TASK DETAILS:
Return exactly the span of lines in the following data that opens with the line containing "vfov_deg: 27.0" and closes with the line containing "exposure_s: 1/60.1". Include nothing else.

▬▬▬▬▬▬▬▬▬▬

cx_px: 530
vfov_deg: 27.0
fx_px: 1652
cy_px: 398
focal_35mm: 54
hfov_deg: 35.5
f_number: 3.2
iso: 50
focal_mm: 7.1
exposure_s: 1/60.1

▬▬▬▬▬▬▬▬▬▬

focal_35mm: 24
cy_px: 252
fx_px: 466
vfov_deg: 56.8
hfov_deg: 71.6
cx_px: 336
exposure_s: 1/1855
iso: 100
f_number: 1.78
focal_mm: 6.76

▬▬▬▬▬▬▬▬▬▬

RESPONSE BELOW:
vfov_deg: 27.0
fx_px: 1652
cy_px: 398
focal_35mm: 54
hfov_deg: 35.5
f_number: 3.2
iso: 50
focal_mm: 7.1
exposure_s: 1/60.1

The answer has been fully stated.